Civil Lawsuit Leads to $2 Million Verdict
Wayt also initiated a civil action in Ohio state court alleging that the hospital’s charges of misconduct were false, malicious, and defamed her character. The hospital denied those allegations and argued that Wayt had, in fact, falsified patient records and that its termination was justified. In addition, the hospital asserted that any allegedly defamatory statements had not been “published” to a third party as they had only been shared with limited hospital personnel necessary to investigate the issues. Finally, the hospital argued that any allegedly defamatory statements were protected by legal privilege.

The judge and jury rejected all those arguments, and the jury awarded Wayt $800,000 in compensatory damages and $750,000 in punitive damages, while the judge awarded her attorneys’ fees. This was, of course, on top of the administrative law judge’s award of back pay and benefits for the termination, and the order that she be reinstated to her old job.

Lessons Learned
The facts of this civil defamation case may be a bit unusual, as the jury verdict followed allegations of union-organizing retaliation and an ALJ finding in the employee’s favor.
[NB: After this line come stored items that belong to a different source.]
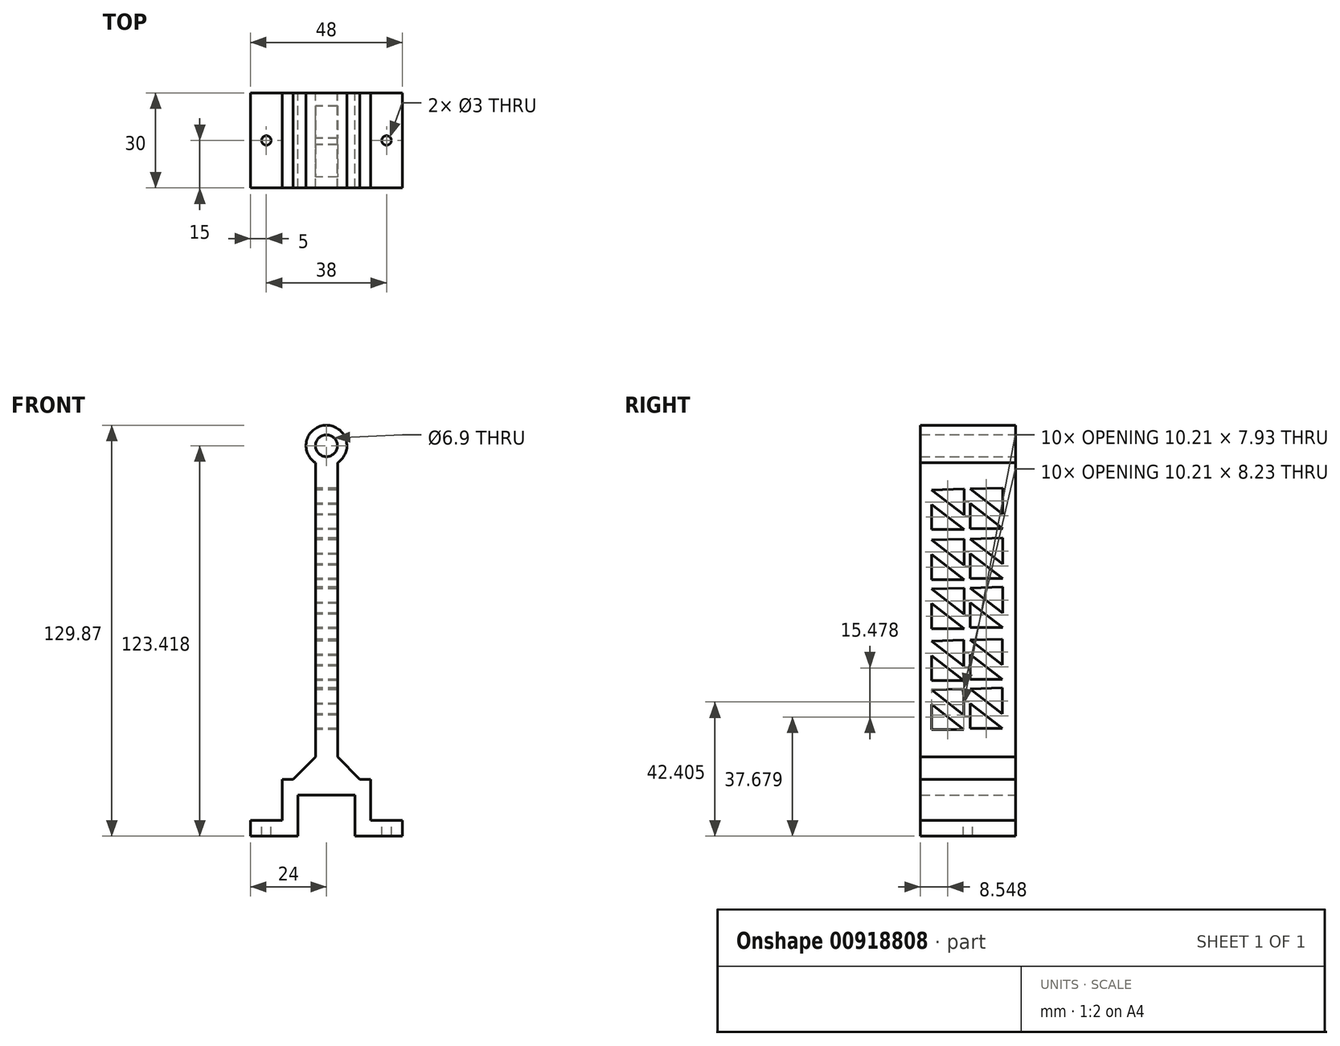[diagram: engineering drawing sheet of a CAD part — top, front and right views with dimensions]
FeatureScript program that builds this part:
annotation { "Feature Type Name" : "Feature", "Feature Type Description" : "" }
export const myFeature = defineFeature(function(context is Context, id is Id, definition is map)
    precondition{}
    {
        {
            var Q0;
            Q0=qCreatedBy(makeId("Front.planeOp"),FACE);
            var sketch = newSketch(context, id + "F0", { "sketchPlane" : qUnion([Q0])});
            skLineSegment(sketch, "E0", {"start": v(-24, 0) * mm, "end": v(-9, 0) * mm});
            skLineSegment(sketch, "E1", {"start": v(-9, 0) * mm, "end": v(-9, 13) * mm});
            skLineSegment(sketch, "E2", {"start": v(-9, 13) * mm, "end": v(0, 13) * mm});
            skLineSegment(sketch, "E3", {"start": v(-24, 0) * mm, "end": v(-24, 5) * mm});
            skLineSegment(sketch, "E4", {"start": v(-24, 5) * mm, "end": v(-14, 5) * mm});
            skLineSegment(sketch, "E5", {"start": v(-14, 5) * mm, "end": v(-14, 18) * mm});
            skLineSegment(sketch, "E6", {"start": v(-14, 18) * mm, "end": v(0, 18) * mm});
            skLineSegment(sketch, "E7.MirrorCS", {"start": v(14, 18) * mm, "end": v(0, 18) * mm});
            skLineSegment(sketch, "E8.MirrorCS", {"start": v(9, 13) * mm, "end": v(0, 13) * mm});
            skLineSegment(sketch, "E9.MirrorCS", {"start": v(14, 5) * mm, "end": v(14, 18) * mm});
            skLineSegment(sketch, "E10.MirrorCS", {"start": v(9, 0) * mm, "end": v(9, 13) * mm});
            skLineSegment(sketch, "E11.MirrorCS", {"start": v(24, 0) * mm, "end": v(9, 0) * mm});
            skLineSegment(sketch, "E12.MirrorCS", {"start": v(24, 5) * mm, "end": v(14, 5) * mm});
            skLineSegment(sketch, "E13.MirrorCS", {"start": v(24, 0) * mm, "end": v(24, 5) * mm});
            skLineSegment(sketch, "E14", {"start": v(-3.5, 118) * mm, "end": v(-3.5, 18) * mm});
            skLineSegment(sketch, "E15.MirrorCS", {"start": v(3.5, 118) * mm, "end": v(3.5, 18) * mm});
            skCircle(sketch, "E16", {"center": v(0, 123.42) * mm, "radius": 6.45 * mm});
            skCircle(sketch, "E17", {"center": v(0, 123.42) * mm, "radius": 3.45 * mm});
            skLineSegment(sketch, "E18", {"start": v(-3.5, 25.07) * mm, "end": v(-10.57, 18) * mm});
            skLineSegment(sketch, "E19.MirrorCS", {"start": v(3.5, 25.07) * mm, "end": v(10.57, 18) * mm});
            skSolve(sketch);
        }
        {
            var Q0;
            Q0 = qSketchRegion(id + "F0", true);
            extrude(context, id + "F1", {"entities" : qUnion([Q0]), "depth" : 30 * mm, "offsetDistance" : 25.4 * mm});
        }
        {
            var Q0;
            Q0=makeQuery(id+"F1.opExtrude","SWEPT_FACE",FACE,{"disambiguationData":[OSD([sQuery(id+"F0.wireOp",EDGE,"E12.MirrorCS")])]});
            var sketch = newSketch(context, id + "F2", { "sketchPlane" : qUnion([Q0])});
            skCircle(sketch, "E20", {"center": v(19, -15) * mm, "radius": 1.5 * mm});
            skCircle(sketch, "E21.MirrorC", {"center": v(-19, -15) * mm, "radius": 1.5 * mm});
            skSolve(sketch);
        }
        {
            var Q0;
            Q0 = qSketchRegion(id + "F2", true);
            extrude(context, id + "F3", {"entities" : qUnion([Q0]), "operationType" : NewBodyOperationType.REMOVE, "oppositeDirection" : true, "depth" : 25.4 * mm, "offsetDistance" : 25.4 * mm});
        }
        {
            var Q0;
            Q0=makeQuery(id+"F1.opExtrude","SWEPT_FACE",FACE,{"disambiguationData":[OSD([sQuery(id+"F0.wireOp",EDGE,"E14")])]});
            var sketch = newSketch(context, id + "F4", { "sketchPlane" : qUnion([Q0])});
            skLineSegment(sketch, "E22", {"start": v(4.14, 34.05) * mm, "end": v(14.35, 34.05) * mm});
            skLineSegment(sketch, "E23", {"start": v(14.35, 34.05) * mm, "end": v(14.35, 41.97) * mm});
            skLineSegment(sketch, "E24", {"start": v(14.35, 41.97) * mm, "end": v(4.14, 34.05) * mm});
            skLineSegment(sketch, "E25", {"start": v(14.35, 46.55) * mm, "end": v(4.14, 38.62) * mm});
            skLineSegment(sketch, "E26", {"start": v(4.14, 38.62) * mm, "end": v(4.14, 46.85) * mm});
            skLineSegment(sketch, "E27", {"start": v(4.14, 46.85) * mm, "end": v(14.35, 46.55) * mm});
            skLineSegment(sketch, "E28", {"start": v(4.14, 49.53) * mm, "end": v(14.35, 49.53) * mm});
            skLineSegment(sketch, "E29", {"start": v(14.35, 49.53) * mm, "end": v(14.35, 57.45) * mm});
            skLineSegment(sketch, "E30", {"start": v(14.35, 57.45) * mm, "end": v(4.14, 49.53) * mm});
            skLineSegment(sketch, "E31", {"start": v(14.35, 62.02) * mm, "end": v(4.14, 54.1) * mm});
            skLineSegment(sketch, "E32", {"start": v(4.14, 54.1) * mm, "end": v(4.14, 62.33) * mm});
            skLineSegment(sketch, "E33", {"start": v(4.14, 62.33) * mm, "end": v(14.35, 62.02) * mm});
            skLineSegment(sketch, "E34", {"start": v(4.07, 65.95) * mm, "end": v(14.28, 65.95) * mm});
            skLineSegment(sketch, "E35", {"start": v(14.28, 65.95) * mm, "end": v(14.28, 73.87) * mm});
            skLineSegment(sketch, "E36", {"start": v(14.28, 73.87) * mm, "end": v(4.07, 65.95) * mm});
            skLineSegment(sketch, "E37", {"start": v(14.28, 78.45) * mm, "end": v(4.07, 70.52) * mm});
            skLineSegment(sketch, "E38", {"start": v(4.07, 70.52) * mm, "end": v(4.07, 78.75) * mm});
            skLineSegment(sketch, "E39", {"start": v(4.07, 78.75) * mm, "end": v(14.28, 78.45) * mm});
            skLineSegment(sketch, "E40", {"start": v(4.07, 81.43) * mm, "end": v(14.28, 81.43) * mm});
            skLineSegment(sketch, "E41", {"start": v(14.28, 81.43) * mm, "end": v(14.28, 89.35) * mm});
            skLineSegment(sketch, "E42", {"start": v(14.28, 89.35) * mm, "end": v(4.07, 81.43) * mm});
            skLineSegment(sketch, "E43", {"start": v(14.28, 93.93) * mm, "end": v(4.07, 86) * mm});
            skLineSegment(sketch, "E44", {"start": v(4.07, 86) * mm, "end": v(4.07, 94.23) * mm});
            skLineSegment(sketch, "E45", {"start": v(4.07, 94.23) * mm, "end": v(14.28, 93.93) * mm});
            skLineSegment(sketch, "E46", {"start": v(16.35, 33.72) * mm, "end": v(26.56, 33.72) * mm});
            skLineSegment(sketch, "E47", {"start": v(26.56, 33.72) * mm, "end": v(26.56, 41.64) * mm});
            skLineSegment(sketch, "E48", {"start": v(26.56, 41.64) * mm, "end": v(16.35, 33.72) * mm});
            skLineSegment(sketch, "E49", {"start": v(26.56, 46.22) * mm, "end": v(16.35, 38.29) * mm});
            skLineSegment(sketch, "E50", {"start": v(16.35, 38.29) * mm, "end": v(16.35, 46.52) * mm});
            skLineSegment(sketch, "E51", {"start": v(16.35, 46.52) * mm, "end": v(26.56, 46.22) * mm});
            skLineSegment(sketch, "E52", {"start": v(16.35, 49.2) * mm, "end": v(26.56, 49.2) * mm});
            skLineSegment(sketch, "E53", {"start": v(26.56, 49.2) * mm, "end": v(26.56, 57.12) * mm});
            skLineSegment(sketch, "E54", {"start": v(26.56, 57.12) * mm, "end": v(16.35, 49.2) * mm});
            skLineSegment(sketch, "E55", {"start": v(26.56, 61.7) * mm, "end": v(16.35, 53.77) * mm});
            skLineSegment(sketch, "E56", {"start": v(16.35, 53.77) * mm, "end": v(16.35, 62) * mm});
            skLineSegment(sketch, "E57", {"start": v(16.35, 62) * mm, "end": v(26.56, 61.7) * mm});
            skLineSegment(sketch, "E58", {"start": v(16.27, 65.62) * mm, "end": v(26.49, 65.62) * mm});
            skLineSegment(sketch, "E59", {"start": v(26.49, 65.62) * mm, "end": v(26.49, 73.54) * mm});
            skLineSegment(sketch, "E60", {"start": v(26.49, 73.54) * mm, "end": v(16.27, 65.62) * mm});
            skLineSegment(sketch, "E61", {"start": v(26.49, 78.12) * mm, "end": v(16.27, 70.19) * mm});
            skLineSegment(sketch, "E62", {"start": v(16.27, 70.19) * mm, "end": v(16.27, 78.42) * mm});
            skLineSegment(sketch, "E63", {"start": v(16.27, 78.42) * mm, "end": v(26.49, 78.12) * mm});
            skLineSegment(sketch, "E64", {"start": v(16.27, 81.1) * mm, "end": v(26.49, 81.1) * mm});
            skLineSegment(sketch, "E65", {"start": v(26.49, 81.1) * mm, "end": v(26.49, 89.02) * mm});
            skLineSegment(sketch, "E66", {"start": v(26.49, 89.02) * mm, "end": v(16.27, 81.1) * mm});
            skLineSegment(sketch, "E67", {"start": v(26.49, 93.6) * mm, "end": v(16.27, 85.67) * mm});
            skLineSegment(sketch, "E68", {"start": v(16.27, 85.67) * mm, "end": v(16.27, 93.9) * mm});
            skLineSegment(sketch, "E69", {"start": v(16.27, 93.9) * mm, "end": v(26.49, 93.6) * mm});
            skLineSegment(sketch, "E70", {"start": v(4.07, 97.25) * mm, "end": v(14.28, 97.25) * mm});
            skLineSegment(sketch, "E71", {"start": v(14.28, 97.25) * mm, "end": v(14.28, 105.18) * mm});
            skLineSegment(sketch, "E72", {"start": v(14.28, 105.18) * mm, "end": v(4.07, 97.25) * mm});
            skLineSegment(sketch, "E73", {"start": v(14.28, 109.75) * mm, "end": v(4.07, 101.83) * mm});
            skLineSegment(sketch, "E74", {"start": v(4.07, 101.83) * mm, "end": v(4.07, 110.06) * mm});
            skLineSegment(sketch, "E75", {"start": v(4.07, 110.06) * mm, "end": v(14.28, 109.75) * mm});
            skLineSegment(sketch, "E76", {"start": v(16.27, 96.92) * mm, "end": v(26.49, 96.92) * mm});
            skLineSegment(sketch, "E77", {"start": v(26.49, 96.92) * mm, "end": v(26.49, 104.85) * mm});
            skLineSegment(sketch, "E78", {"start": v(26.49, 104.85) * mm, "end": v(16.27, 96.92) * mm});
            skLineSegment(sketch, "E79", {"start": v(26.49, 109.42) * mm, "end": v(16.27, 101.5) * mm});
            skLineSegment(sketch, "E80", {"start": v(16.27, 101.5) * mm, "end": v(16.27, 109.72) * mm});
            skLineSegment(sketch, "E81", {"start": v(16.27, 109.72) * mm, "end": v(26.49, 109.42) * mm});
            skSolve(sketch);
        }
        {
            var Q0;
            Q0 = qSketchRegion(id + "F4", true);
            extrude(context, id + "F5", {"entities" : qUnion([Q0]), "operationType" : NewBodyOperationType.REMOVE, "oppositeDirection" : true, "depth" : 25.4 * mm, "offsetDistance" : 25.4 * mm});
        }
    });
Still, the case provides important lessons for healthcare employers to keep in mind when they receive a report of misconduct or inadequate patient care. Supervisors and managers receiving reports of misconduct should:

  • share the information only with those who have a legitimate business need to know;
  • conduct a thorough and evenhanded investigation into the circumstances of the alleged misconduct;
  • if misconduct is determined to have occurred, carefully consider whether the appropriate response is training, disciplinary action, termination, or reporting to a licensing board or agency (keeping in mind legal reporting requirements and the way in which prior similar violations have been handled); and
  • be prepared to articulate legitimate business reasons, based on identifiable facts, for treating a particular violation differently than others have been treated.

At the end of the day, a healthcare employer must put patient care and safety first, and take the actions it deems necessary to further that goal. However, by developing a protocol for the handling of reports of employee misconduct, you can limit your potential exposure to employee claims of defamation.